70 year old double lung transplant recipient’s 1200km kayak for a cause
Lung Disease

70 year old double lung transplant recipient’s 1200km kayak for a cause

Media Release

70 year old double lung transplant recipient Bill Van Nierop is about to embark on a remarkable physical and mental challenge, kayaking 1200km of the Murrumbidgee River to raise funds for vital lung disease research.

The Redlands grandfather was diagnosed with Idiopathic Pulmonary Fibrosis (IPF) – a progressive lung disease with no cause or cure – in 2015. Initially, he was told that he had only a 50% chance of surviving the next three years and a 20% chance of seeing another five.

Refusing to succumb to those odds, Bill fought to maintain as healthy a lifestyle as he possibly could to secure eligibility for a double lung transplant, which he received in 2021.
He described the journey from diagnosis to transplant and beyond as lonely and challenging.

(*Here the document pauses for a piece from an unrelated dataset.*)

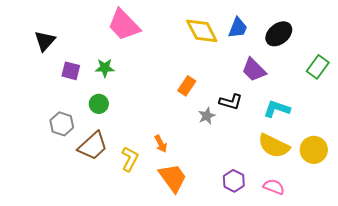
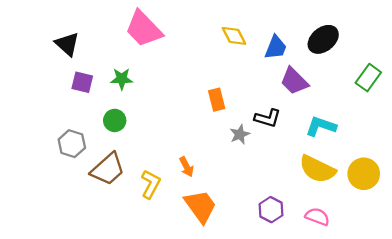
blue trapezoid: (238, 28) -> (276, 47), moved
yellow diamond: (202, 31) -> (234, 36), size x0.7
black triangle: (45, 41) -> (67, 44), moved, turned -30
orange rectangle: (187, 86) -> (217, 100), turned -48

However, since his initial diagnosis he has been on a mission to improve outcomes for those impacted by lung disease and transplantation. He has strived to do this by driving awareness of the rare condition Idiopathic Pulmonary Fibrosis and by advocating for further research into lung disease as a whole.

Bill’s upcoming kayak, titled the Long Kayak for Lungs 2, is the third time he is putting his mind and body to the test, but his first since his double lung transplant.

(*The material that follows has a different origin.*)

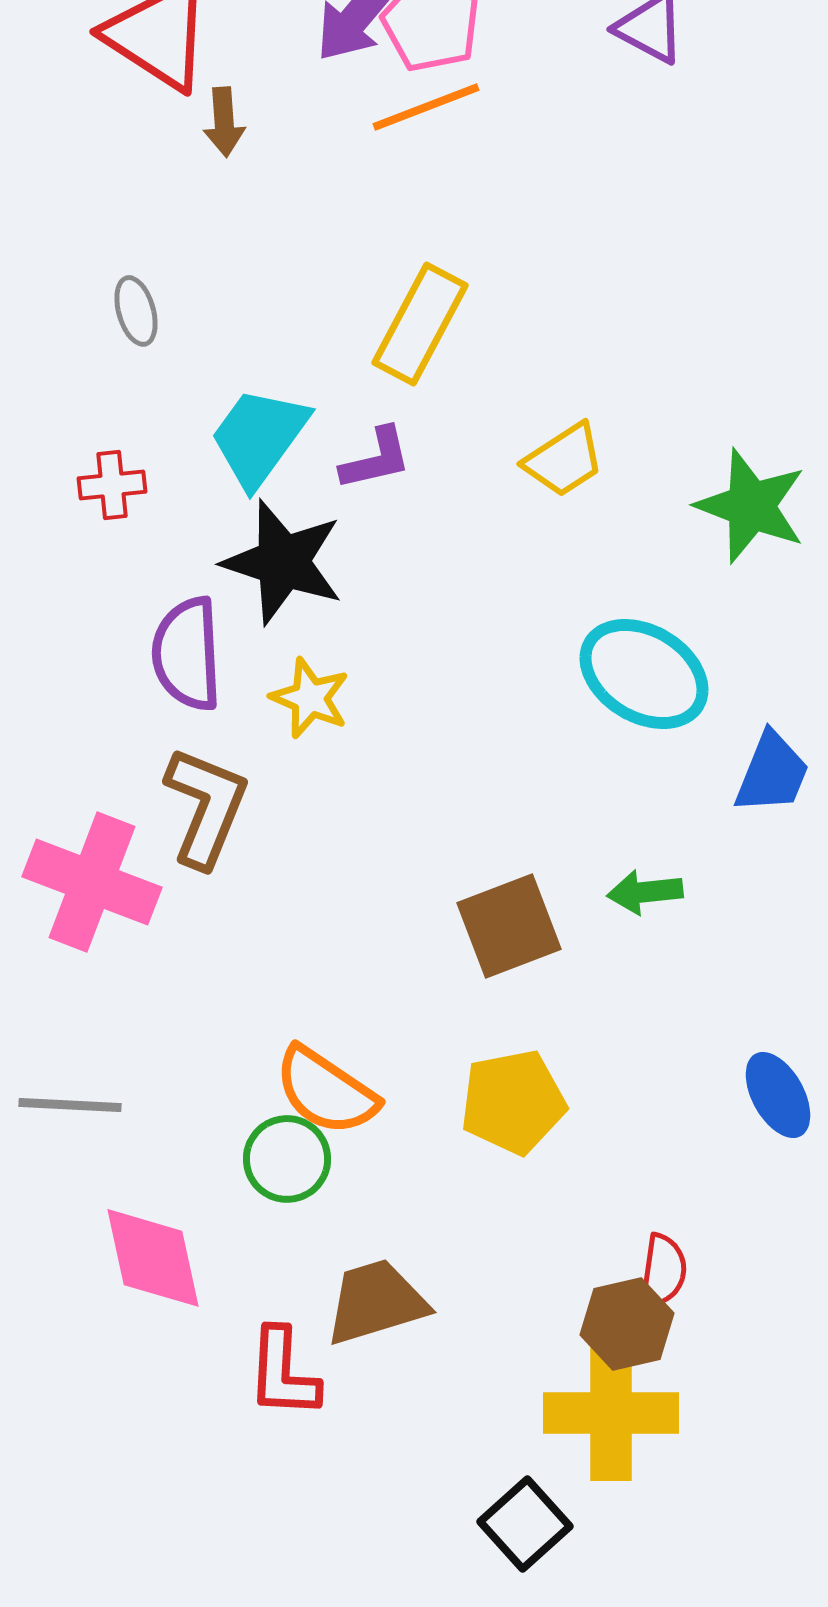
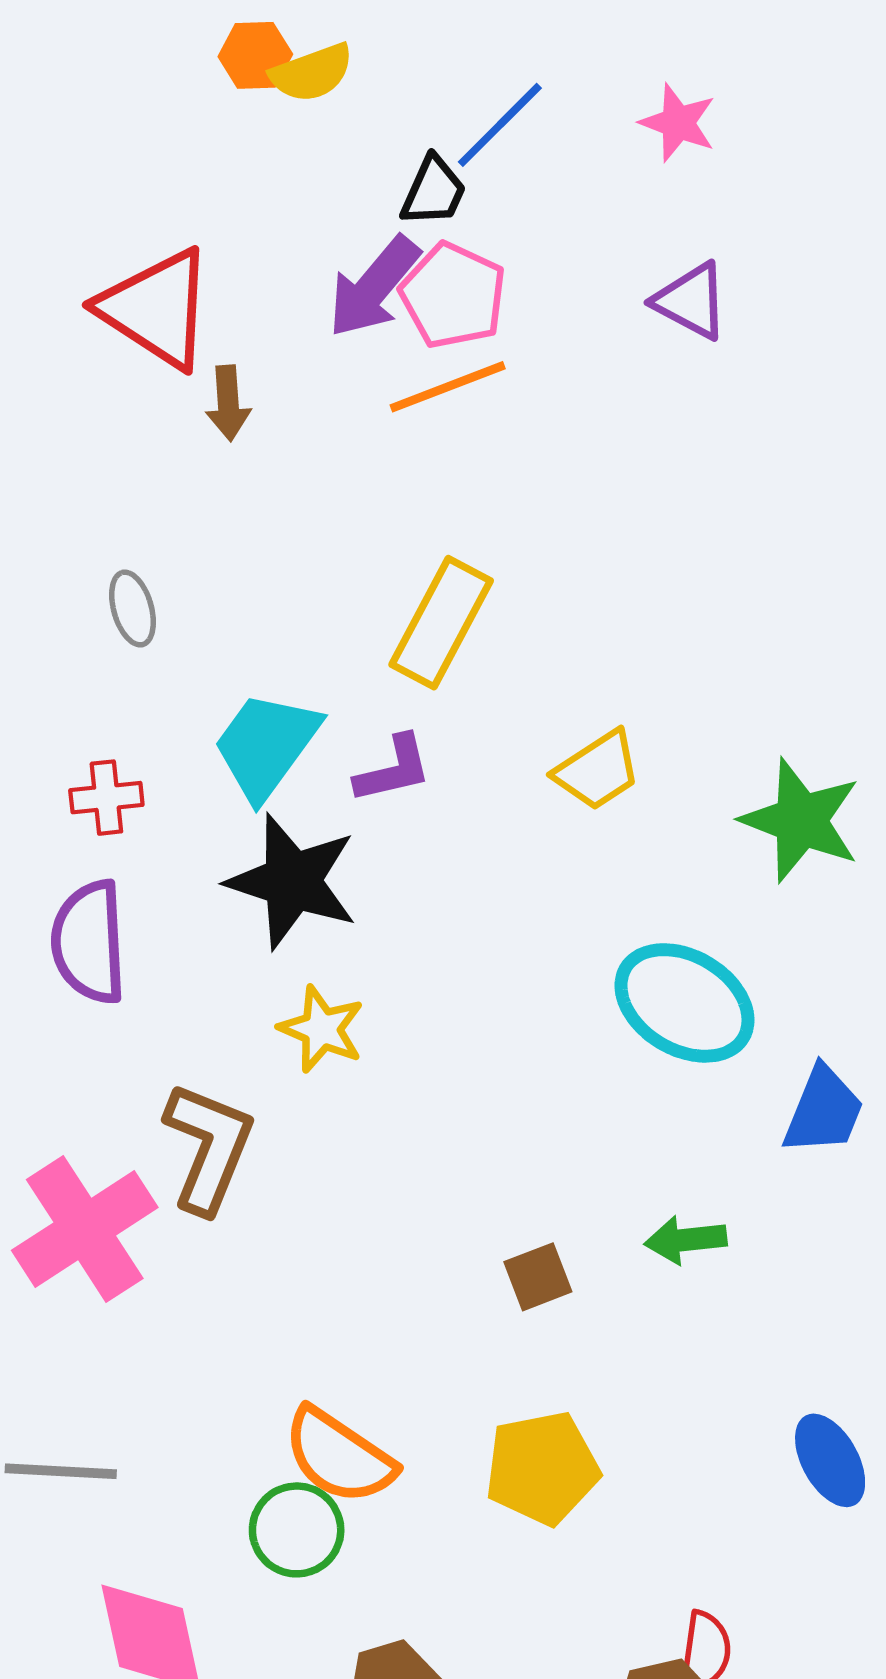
purple semicircle: (187, 654) -> (89, 942), moved
pink cross: (92, 882) -> (85, 1229), turned 36
brown square: (509, 926) -> (538, 1277), size x0.6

“Thanks to The Prince Charles Hospital and my incredible medical team there, I have been given a second chance and I’m not going to waste it. There are families across Australia who are affected by lung disease every day and I’m going to do my part to spread support and to do some good for those families,” said Bill.

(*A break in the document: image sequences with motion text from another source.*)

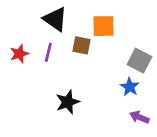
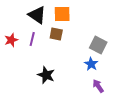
orange square: (104, 26) -> (62, 14), moved
black star: (68, 102) -> (46, 75), turned -30
purple arrow: (139, 117) -> (98, 86), turned 32

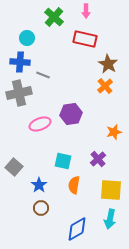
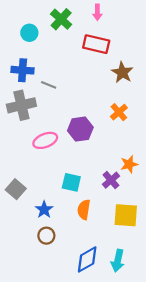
cyan circle: (27, 38) -> (29, 33), moved
orange cross: (105, 86) -> (119, 112), moved
orange star: (114, 132) -> (129, 164), moved
cyan arrow: (110, 219) -> (118, 261), moved

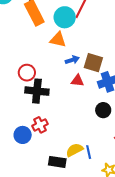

The Long Kayak for Lungs 2 hopes to raise $48,000 which will support 1000 hours of IPF and transplant research via The Common Good, an initiative of The Prince Charles Hospital.

“Lung disease is very tough to live with mentally. I’ve received comments from people such as, ‘you don’t look sick enough’ or ‘you must have been a smoker’, and it had a real effect on my mental health. I hope that by stepping forward with my kayak, and raising my voice as a patient, I can help influence social change, as well as raising funds for crucial medical research.”

Approximately 1,250 people are diagnosed with Idiopathic Pulmonary Fibrosis each year with countless more affected by broader lung disease.

Steve Francia, Chief Executive Officer of The Common Good, is standing behind Bill as he takes on the Long Kayak for Lungs 2, sharing support for his mission to shine a light on the battle that Australians affected by lung disease face.

“Awareness rates for Idiopathic Pulmonary Fibrosis, and lung disease as a whole, is critically low in Australia and through Bill’s leadership, advocacy and fundraising, we can help drive forward research that will result in positive outcomes for those impacted,” said Francia.

“Bill’s support for the community is profound and extends far beyond financial support alone. The support and hope that Bill provides for others within the community who are battling a debilitating and incurable lung disease cannot be understated.”

Bill will begin the Long Kayak for Lungs 2 in Jugiong, New South Wales, on August 28. He’s expected to complete his journey at Balranald approximately four weeks later.